Type of Document Master's Thesis
Author Teaters, Lindsey Claire
Author's Email Address Linzi85@vt.edu
URN etd-06222012-133017
Title A Computational Study of the Hydrodynamics of Gas-Solid Fluidized Beds
Degree Master of Science
Department Mechanical Engineering
Advisory Committee
Advisor Name Title
Battaglia, Francine Committee Chair
Bayandor, Javid Committee Member
Lattimer, Brian Y. Committee Member
  • minimum fluidization velocity
  • pressure drop
  • fluidized beds
Date of Defense 2012-05-31
Availability unrestricted
Computational fluid dynamics (CFD) modeling was used to predict the gas-solid hydrodynamics of fluidized beds.
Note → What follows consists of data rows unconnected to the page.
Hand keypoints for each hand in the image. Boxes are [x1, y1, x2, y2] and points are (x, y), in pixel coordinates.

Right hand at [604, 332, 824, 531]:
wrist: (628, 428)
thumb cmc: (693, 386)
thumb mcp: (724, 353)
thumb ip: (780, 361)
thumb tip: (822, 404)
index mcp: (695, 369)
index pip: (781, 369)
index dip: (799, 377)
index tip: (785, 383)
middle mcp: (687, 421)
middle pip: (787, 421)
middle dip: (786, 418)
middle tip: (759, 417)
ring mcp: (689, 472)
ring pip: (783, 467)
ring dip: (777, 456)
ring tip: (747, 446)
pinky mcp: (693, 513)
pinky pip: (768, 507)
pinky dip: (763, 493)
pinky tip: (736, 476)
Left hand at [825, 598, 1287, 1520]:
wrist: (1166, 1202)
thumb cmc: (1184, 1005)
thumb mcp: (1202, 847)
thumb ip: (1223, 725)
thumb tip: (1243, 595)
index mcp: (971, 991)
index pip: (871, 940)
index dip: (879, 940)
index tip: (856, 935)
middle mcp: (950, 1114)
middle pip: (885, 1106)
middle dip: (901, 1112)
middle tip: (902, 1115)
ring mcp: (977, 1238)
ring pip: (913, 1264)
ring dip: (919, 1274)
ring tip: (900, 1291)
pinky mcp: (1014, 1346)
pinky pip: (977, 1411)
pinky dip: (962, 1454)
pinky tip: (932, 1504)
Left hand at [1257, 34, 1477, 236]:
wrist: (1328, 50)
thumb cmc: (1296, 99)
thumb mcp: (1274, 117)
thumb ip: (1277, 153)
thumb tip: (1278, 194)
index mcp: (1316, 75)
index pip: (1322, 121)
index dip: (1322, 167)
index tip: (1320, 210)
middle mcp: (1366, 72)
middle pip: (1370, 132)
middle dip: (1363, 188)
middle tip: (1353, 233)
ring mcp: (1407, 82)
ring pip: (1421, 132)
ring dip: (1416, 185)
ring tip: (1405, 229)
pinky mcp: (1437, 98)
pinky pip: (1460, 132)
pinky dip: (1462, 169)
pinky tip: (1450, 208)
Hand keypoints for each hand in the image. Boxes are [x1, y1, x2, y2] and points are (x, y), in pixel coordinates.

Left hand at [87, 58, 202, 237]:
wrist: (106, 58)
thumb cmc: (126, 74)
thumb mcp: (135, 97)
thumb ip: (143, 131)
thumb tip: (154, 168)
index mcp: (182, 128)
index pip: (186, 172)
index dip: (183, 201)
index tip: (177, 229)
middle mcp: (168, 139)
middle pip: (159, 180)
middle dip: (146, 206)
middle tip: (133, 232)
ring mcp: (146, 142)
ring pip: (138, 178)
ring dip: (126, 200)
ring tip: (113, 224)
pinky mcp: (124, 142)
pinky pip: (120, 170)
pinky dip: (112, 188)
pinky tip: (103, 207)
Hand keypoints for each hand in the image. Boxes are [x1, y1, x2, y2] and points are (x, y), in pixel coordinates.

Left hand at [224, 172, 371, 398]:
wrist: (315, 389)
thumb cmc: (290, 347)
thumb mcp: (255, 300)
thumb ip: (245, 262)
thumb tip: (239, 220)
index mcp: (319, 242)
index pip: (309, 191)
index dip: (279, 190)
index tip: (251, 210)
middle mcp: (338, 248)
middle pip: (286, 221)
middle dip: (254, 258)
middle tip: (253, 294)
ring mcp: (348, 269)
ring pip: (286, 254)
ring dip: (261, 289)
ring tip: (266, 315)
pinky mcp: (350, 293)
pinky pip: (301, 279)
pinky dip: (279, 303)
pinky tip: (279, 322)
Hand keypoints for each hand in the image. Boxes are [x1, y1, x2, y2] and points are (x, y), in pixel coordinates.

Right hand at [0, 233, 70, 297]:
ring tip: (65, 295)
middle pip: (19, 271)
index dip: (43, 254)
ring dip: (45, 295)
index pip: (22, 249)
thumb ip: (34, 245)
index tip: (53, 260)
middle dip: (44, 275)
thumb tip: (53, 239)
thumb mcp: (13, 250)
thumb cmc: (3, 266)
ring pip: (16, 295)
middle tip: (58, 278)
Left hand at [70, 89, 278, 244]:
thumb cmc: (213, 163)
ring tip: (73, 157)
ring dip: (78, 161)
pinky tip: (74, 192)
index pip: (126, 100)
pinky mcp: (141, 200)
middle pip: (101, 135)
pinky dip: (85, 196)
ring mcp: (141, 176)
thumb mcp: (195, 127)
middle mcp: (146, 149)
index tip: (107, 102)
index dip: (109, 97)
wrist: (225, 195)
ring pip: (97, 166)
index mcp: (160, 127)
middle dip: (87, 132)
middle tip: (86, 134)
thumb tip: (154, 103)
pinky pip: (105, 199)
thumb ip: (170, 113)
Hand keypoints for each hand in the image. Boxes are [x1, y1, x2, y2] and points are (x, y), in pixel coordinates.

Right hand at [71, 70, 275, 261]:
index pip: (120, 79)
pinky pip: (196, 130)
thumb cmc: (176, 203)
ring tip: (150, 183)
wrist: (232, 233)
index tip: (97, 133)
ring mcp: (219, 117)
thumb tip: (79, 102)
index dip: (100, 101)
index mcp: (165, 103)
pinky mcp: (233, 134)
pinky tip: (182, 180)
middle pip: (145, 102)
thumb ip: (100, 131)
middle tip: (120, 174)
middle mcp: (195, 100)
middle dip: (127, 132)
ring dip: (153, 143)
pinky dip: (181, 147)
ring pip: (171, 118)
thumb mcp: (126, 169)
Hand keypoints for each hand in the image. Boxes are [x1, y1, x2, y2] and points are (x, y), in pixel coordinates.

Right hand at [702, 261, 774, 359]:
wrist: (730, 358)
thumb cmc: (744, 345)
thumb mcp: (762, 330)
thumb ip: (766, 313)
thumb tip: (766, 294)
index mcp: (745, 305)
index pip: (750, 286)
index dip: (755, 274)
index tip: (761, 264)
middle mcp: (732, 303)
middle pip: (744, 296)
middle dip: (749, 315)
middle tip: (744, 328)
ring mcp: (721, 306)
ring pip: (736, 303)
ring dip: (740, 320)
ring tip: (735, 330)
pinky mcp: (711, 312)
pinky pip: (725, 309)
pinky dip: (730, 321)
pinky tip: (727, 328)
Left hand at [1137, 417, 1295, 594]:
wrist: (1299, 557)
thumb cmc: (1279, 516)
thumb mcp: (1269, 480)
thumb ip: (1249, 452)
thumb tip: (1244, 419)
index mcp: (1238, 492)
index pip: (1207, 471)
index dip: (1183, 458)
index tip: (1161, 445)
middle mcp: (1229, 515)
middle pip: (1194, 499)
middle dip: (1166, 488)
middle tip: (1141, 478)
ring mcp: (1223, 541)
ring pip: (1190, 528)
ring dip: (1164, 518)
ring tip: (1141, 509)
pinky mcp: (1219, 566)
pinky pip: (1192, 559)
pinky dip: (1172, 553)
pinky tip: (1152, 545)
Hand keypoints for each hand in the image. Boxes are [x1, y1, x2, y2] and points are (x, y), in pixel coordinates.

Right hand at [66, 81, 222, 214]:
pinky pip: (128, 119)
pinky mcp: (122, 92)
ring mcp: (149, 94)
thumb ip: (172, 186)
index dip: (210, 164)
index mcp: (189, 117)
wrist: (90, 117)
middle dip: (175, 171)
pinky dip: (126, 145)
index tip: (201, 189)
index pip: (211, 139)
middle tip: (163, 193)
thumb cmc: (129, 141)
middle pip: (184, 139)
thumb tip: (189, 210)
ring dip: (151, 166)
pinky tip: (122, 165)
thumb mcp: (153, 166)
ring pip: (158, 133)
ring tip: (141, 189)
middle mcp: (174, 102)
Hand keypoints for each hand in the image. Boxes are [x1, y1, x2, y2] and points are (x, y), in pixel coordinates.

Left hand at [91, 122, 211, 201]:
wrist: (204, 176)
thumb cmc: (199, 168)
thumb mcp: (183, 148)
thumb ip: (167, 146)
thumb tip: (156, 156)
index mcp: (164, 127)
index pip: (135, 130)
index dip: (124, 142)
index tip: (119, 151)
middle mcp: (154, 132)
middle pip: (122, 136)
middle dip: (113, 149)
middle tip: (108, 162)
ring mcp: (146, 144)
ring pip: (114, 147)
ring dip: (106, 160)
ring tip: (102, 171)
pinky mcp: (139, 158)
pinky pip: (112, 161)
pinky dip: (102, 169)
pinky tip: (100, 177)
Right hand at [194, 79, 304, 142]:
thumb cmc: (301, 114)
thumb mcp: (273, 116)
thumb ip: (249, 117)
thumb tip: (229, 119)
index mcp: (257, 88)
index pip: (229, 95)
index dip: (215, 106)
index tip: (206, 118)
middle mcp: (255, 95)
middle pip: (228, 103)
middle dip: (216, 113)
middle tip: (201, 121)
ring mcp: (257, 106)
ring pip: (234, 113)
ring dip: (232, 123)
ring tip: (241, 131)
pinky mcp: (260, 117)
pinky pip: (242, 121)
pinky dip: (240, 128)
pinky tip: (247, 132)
An Eulerian-Eulerian multi-fluid model and granular kinetic theory were used to simulate fluidization and to capture the complex physics associated therewith. The commercial code ANSYS FLUENT was used to study two-dimensional single solids phase glass bead and walnut shell fluidized beds. Current modeling codes only allow for modeling of spherical, uniform-density particles. Owing to the fact that biomass material, such as walnut shell, is abnormally shaped and has non-uniform density, a study was conducted to find the best modeling approach to accurately predict pressure drop, minimum fluidization velocity, and void fraction in the bed. Furthermore, experiments have revealed that all of the bed mass does not completely fluidize due to agglomeration of material between jets in the distributor plate. It was shown that the best modeling approach to capture the physics of the biomass bed was by correcting the amount of mass present in the bed in order to match how much material truly fluidizes experimentally, whereby the initial bed height of the system is altered. The approach was referred to as the SIM approach. A flow regime identification study was also performed on a glass bead fluidized bed to show the distinction between bubbling, slugging, and turbulent flow regimes by examining void fraction contours and bubble dynamics, as well as by comparison of simulated data with an established trend of standard deviation of pressure versus inlet gas velocity. Modeling was carried out with and without turbulence modeling (k-ϵ), to show the effect of turbulence modeling on two-dimensional simulations.